Your goal — Find each line in the listing below that contains the string "Cassis" and copy those lines.

Materials provided —
※ ※ ※
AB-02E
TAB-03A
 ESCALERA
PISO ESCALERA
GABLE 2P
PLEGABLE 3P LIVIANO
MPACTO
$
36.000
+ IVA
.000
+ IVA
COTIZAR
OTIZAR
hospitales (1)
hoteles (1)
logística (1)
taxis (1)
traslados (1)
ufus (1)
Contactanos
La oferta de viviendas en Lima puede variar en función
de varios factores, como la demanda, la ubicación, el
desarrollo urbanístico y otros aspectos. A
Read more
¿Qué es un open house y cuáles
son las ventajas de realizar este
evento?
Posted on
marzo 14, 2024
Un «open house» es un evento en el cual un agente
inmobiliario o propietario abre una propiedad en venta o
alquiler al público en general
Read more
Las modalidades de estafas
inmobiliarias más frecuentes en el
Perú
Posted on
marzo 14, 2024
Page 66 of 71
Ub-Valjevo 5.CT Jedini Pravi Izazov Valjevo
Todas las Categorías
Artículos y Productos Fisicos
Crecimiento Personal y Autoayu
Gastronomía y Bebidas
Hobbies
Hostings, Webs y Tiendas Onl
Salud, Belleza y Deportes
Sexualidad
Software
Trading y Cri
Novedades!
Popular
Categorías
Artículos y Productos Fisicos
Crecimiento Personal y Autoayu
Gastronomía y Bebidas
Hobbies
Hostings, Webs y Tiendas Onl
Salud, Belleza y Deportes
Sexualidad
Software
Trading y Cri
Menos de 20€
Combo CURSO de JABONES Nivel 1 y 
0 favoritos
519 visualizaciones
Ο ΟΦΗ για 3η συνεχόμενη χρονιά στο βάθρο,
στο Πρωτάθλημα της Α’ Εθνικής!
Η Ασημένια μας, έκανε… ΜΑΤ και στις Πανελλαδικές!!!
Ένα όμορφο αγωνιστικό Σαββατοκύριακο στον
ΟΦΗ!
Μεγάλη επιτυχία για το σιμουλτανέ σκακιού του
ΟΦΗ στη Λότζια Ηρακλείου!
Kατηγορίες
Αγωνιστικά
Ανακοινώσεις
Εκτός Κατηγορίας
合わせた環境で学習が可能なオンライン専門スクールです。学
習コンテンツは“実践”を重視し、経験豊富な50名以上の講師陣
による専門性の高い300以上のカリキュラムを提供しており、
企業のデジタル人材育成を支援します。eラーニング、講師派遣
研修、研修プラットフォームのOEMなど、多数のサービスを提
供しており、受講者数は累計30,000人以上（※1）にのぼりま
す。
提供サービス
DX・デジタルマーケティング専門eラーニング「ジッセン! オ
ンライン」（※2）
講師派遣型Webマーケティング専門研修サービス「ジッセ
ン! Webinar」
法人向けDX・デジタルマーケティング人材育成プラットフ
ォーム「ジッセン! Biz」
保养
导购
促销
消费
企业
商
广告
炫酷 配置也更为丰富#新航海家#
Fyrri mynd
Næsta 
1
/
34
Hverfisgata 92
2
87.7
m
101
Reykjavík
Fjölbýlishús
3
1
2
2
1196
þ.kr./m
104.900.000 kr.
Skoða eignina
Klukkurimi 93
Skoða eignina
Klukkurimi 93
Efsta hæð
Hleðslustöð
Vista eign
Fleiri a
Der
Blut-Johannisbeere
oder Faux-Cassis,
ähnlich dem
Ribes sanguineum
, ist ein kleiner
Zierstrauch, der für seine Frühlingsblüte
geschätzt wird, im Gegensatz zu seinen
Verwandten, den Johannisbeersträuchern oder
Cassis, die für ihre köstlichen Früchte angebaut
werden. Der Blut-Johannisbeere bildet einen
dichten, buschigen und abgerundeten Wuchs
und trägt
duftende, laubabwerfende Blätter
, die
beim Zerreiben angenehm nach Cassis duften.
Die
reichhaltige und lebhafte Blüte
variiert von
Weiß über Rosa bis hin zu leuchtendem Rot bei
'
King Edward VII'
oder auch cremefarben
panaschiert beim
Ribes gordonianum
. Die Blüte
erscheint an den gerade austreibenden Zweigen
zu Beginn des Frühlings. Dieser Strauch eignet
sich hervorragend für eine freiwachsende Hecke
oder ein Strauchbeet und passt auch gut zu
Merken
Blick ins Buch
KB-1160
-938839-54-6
※ ※ ※
Solution below —
oder Faux-Cassis,
Cassis, die für ihre köstlichen Früchte angebaut
beim Zerreiben angenehm nach Cassis duften.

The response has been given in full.